From violence to squalid conditions that endanger both inmates and corrections officers, Rikers Island has plenty of problems — but at least new arrivals to the correctional facility are being processed faster.
So said Mayor Bill de Blasio at his Tuesday briefing in touting that the Corrections Department is now spending an average of 5 1/2 hours intaking new inmates at Rikers. For weeks, inmate intake had been “a serious, serious concern,” the mayor noted, as a shortage of space and corrections officers had caused large backups in processing — with many inmates waiting up to a full day for completion.
But in recent weeks, amid turmoil in the correctional facility, the mayor ordered the reopening of two shuttered facilities on Rikers Island and shifted NYPD officers into courtrooms to send more corrections officers. The backlog was further reduced through state actions, including Governor Kathy Hochul signing the “Less is More Act,” a parole reform bill that immediately released nearly 200 eligible Rikers Island prisoners.
“Now the intake time is down to 5 1/2 hours, that is the average,” de Blasio said. “The longest wait yesterday was 10 hours. Tremendous improvement, quickly, because they opened up new facilities, added personnel. The situation with the health care facilities improved, but we need to do more.”

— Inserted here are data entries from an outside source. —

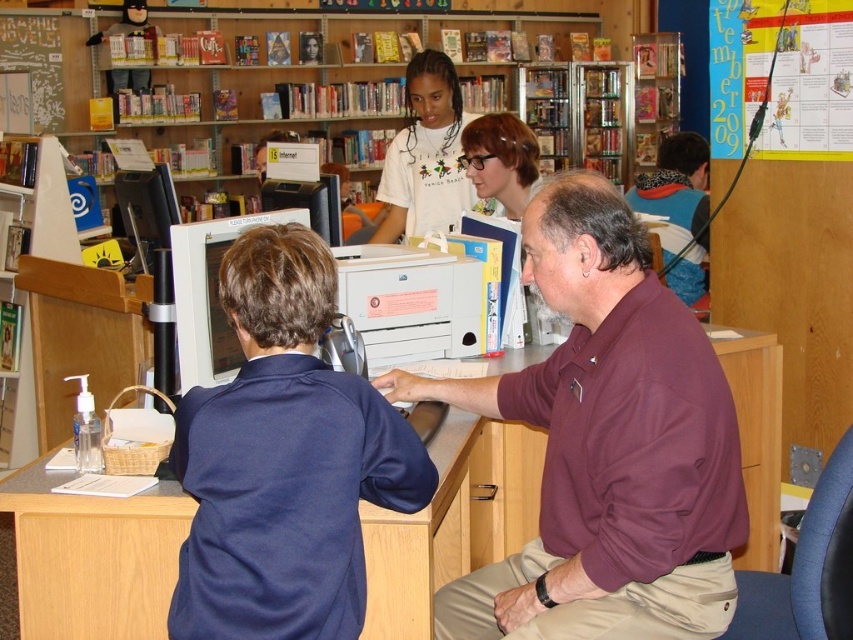
Question: Which object is farther from the camera taking this photo?

Choices:
 (A) wooden bookshelf at upper center
 (B) maroon shirt at center
 (C) wooden desk at center
 (D) orange knit sweater at upper right

Answer: (A)

Question: Which is farther from the white cotton shirt at center?

Choices:
 (A) orange knit sweater at upper right
 (B) matte white monitor at center
 (C) blue fabric shirt at center
 (D) wooden desk at center

Answer: (C)

Question: Among these objects, which one is farthest from the camera?

Choices:
 (A) matte white monitor at center
 (B) orange knit sweater at upper right

Answer: (B)

Question: Is white cotton shirt at center above wooden bookshelf at upper center?

Choices:
 (A) no
 (B) yes

Answer: (A)

Question: From the image, what is the correct spatial relationship of maroon shirt at center in relation to blue fabric shirt at center?

Choices:
 (A) right
 (B) left

Answer: (A)

Question: Is blue fabric shirt at center closer to camera compared to white cotton shirt at center?

Choices:
 (A) yes
 (B) no

Answer: (A)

The reduced inmate intake time came on a day that de Blasio visited Rikers Island for the first time in about five years. After touring the facility, he acknowledged that further improvements are needed to end the immediate crisis — but that the city needed to remain on schedule toward reducing Rikers’ population and eventually closing it on or about 2026.
“We’re going to fix the immediate problem, but the bigger problem remains,” de Blasio said Tuesday. “We need to close Rikers Island once and for all. We need to get to humane, modern jails so we can rehabilitate people. That plan must keep going and it must keep going on schedule. That’s the big picture we’ve got to stay focused on.”